BRIEF:
Each line below should be retyped exactly, with no pictures.

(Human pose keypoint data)
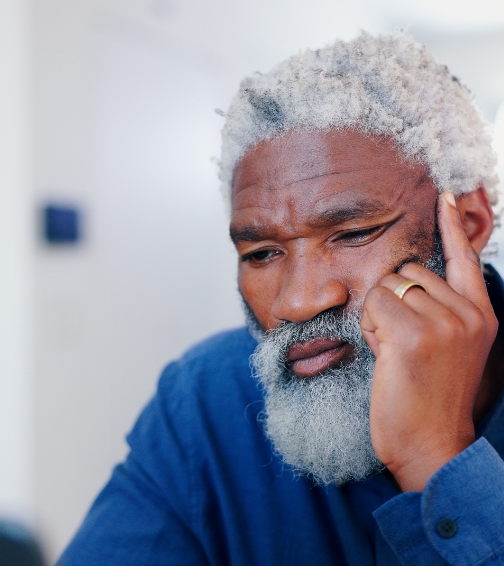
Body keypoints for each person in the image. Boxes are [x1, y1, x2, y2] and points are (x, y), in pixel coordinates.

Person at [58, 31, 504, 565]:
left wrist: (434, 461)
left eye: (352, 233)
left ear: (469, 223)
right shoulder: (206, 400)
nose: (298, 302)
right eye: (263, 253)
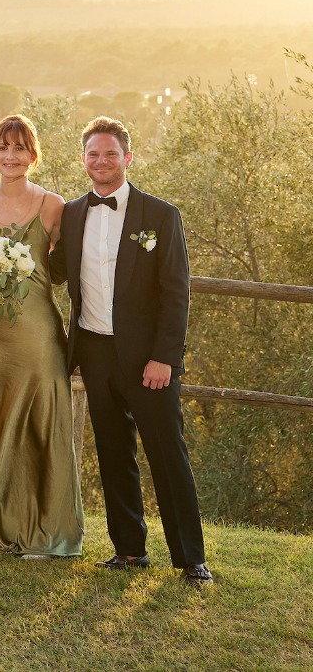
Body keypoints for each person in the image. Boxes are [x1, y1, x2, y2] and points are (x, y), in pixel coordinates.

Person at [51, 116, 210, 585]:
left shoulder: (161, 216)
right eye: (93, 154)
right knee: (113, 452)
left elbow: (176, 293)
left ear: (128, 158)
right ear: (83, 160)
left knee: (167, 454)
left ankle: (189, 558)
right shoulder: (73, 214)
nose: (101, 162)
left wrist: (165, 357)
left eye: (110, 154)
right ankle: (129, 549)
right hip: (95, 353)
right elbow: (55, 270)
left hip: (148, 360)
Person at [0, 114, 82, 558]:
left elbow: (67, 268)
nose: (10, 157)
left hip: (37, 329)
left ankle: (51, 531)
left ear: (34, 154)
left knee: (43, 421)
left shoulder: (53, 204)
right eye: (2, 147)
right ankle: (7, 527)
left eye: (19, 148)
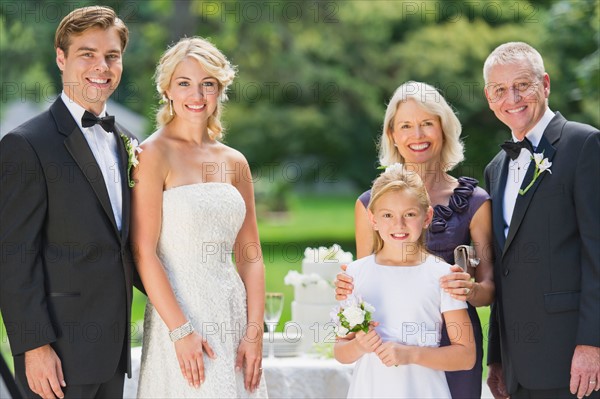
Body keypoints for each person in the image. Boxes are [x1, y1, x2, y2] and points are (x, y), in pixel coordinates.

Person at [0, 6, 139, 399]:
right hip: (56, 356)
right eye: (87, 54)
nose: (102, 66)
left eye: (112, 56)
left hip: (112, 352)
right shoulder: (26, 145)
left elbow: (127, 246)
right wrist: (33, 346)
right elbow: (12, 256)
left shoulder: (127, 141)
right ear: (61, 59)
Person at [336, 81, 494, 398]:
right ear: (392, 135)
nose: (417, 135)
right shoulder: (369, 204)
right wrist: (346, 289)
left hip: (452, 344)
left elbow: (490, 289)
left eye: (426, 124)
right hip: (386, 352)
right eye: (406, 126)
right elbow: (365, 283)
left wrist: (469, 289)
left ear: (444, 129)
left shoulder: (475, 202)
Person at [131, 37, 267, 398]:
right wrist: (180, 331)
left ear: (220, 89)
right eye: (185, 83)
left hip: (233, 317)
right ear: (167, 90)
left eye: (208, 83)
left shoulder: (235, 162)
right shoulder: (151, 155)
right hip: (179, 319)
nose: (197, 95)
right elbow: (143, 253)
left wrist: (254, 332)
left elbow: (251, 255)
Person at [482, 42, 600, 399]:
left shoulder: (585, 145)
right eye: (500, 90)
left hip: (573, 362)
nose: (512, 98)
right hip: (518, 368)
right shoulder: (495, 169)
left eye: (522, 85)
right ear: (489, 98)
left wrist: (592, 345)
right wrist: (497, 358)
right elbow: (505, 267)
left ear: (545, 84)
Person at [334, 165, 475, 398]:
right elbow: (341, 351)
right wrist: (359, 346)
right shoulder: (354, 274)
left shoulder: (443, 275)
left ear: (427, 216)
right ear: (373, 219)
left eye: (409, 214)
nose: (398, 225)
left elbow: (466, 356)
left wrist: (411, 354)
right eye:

EXERCISE RESULT:
Body keypoints for each person in the image. Boxes are [x1, y1, x2, y2] and points are (x, y), in pixel coordinates.

Person at [58, 31, 504, 565]:
left wrist: (434, 461)
left eye: (352, 233)
left ear: (469, 223)
right shoulder: (206, 400)
nose: (298, 302)
right eye: (263, 253)
Body keypoints for each person in the image. Boxes are [x1, y1, x2, y2] and points are (x, y), in pixel coordinates.

Person at [51, 116, 210, 585]:
left shoulder: (161, 216)
right eye: (93, 154)
right knee: (113, 452)
left elbow: (176, 293)
left ear: (128, 158)
right ear: (83, 160)
left knee: (167, 454)
left ankle: (189, 558)
right shoulder: (73, 214)
nose: (101, 162)
left wrist: (165, 357)
left eye: (110, 154)
right ankle: (129, 549)
right hip: (95, 353)
right elbow: (55, 270)
left hip: (148, 360)
Person at [0, 114, 82, 558]:
left elbow: (67, 268)
nose: (10, 157)
left hip: (37, 329)
left ankle: (51, 531)
left ear: (34, 154)
left knee: (43, 421)
left shoulder: (53, 204)
right eye: (2, 147)
right ankle: (7, 527)
left eye: (19, 148)
Body keypoints for each person in the image. Boxes are [x1, y1, x2, y2] and points are (x, y), in pixel coordinates.

Person at [0, 6, 139, 399]:
right hip: (56, 356)
right eye: (87, 54)
nose: (102, 66)
left eye: (112, 56)
left hip: (112, 352)
right shoulder: (26, 145)
left elbow: (127, 246)
right wrist: (33, 346)
right elbow: (12, 256)
left shoulder: (127, 141)
right ear: (61, 59)
Person at [336, 81, 494, 398]:
right ear: (392, 135)
nose: (417, 135)
right shoulder: (369, 204)
right wrist: (346, 289)
left hip: (452, 344)
left elbow: (490, 289)
left eye: (426, 124)
right hip: (386, 352)
right eye: (406, 126)
right elbow: (365, 283)
left wrist: (469, 289)
left ear: (444, 129)
left shoulder: (475, 202)
Person at [131, 37, 267, 398]:
right wrist: (180, 331)
left ear: (220, 89)
right eye: (185, 83)
left hip: (233, 317)
right ear: (167, 90)
left eye: (208, 83)
left shoulder: (235, 162)
right shoulder: (151, 155)
right hip: (179, 319)
nose: (197, 95)
right elbow: (143, 253)
left wrist: (254, 332)
left elbow: (251, 255)
Person at [482, 42, 600, 399]:
left shoulder: (585, 145)
right eye: (500, 90)
left hip: (573, 362)
nose: (512, 98)
right hip: (518, 368)
right shoulder: (495, 169)
left eye: (522, 85)
right ear: (489, 98)
left wrist: (592, 345)
right wrist: (497, 358)
right elbow: (505, 267)
left ear: (545, 84)
Person at [334, 165, 475, 398]:
right elbow: (341, 351)
right wrist: (359, 346)
right shoulder: (354, 274)
left shoulder: (443, 275)
left ear: (427, 216)
right ear: (373, 219)
left eye: (409, 214)
nose: (398, 225)
left elbow: (466, 356)
left wrist: (411, 354)
right eye:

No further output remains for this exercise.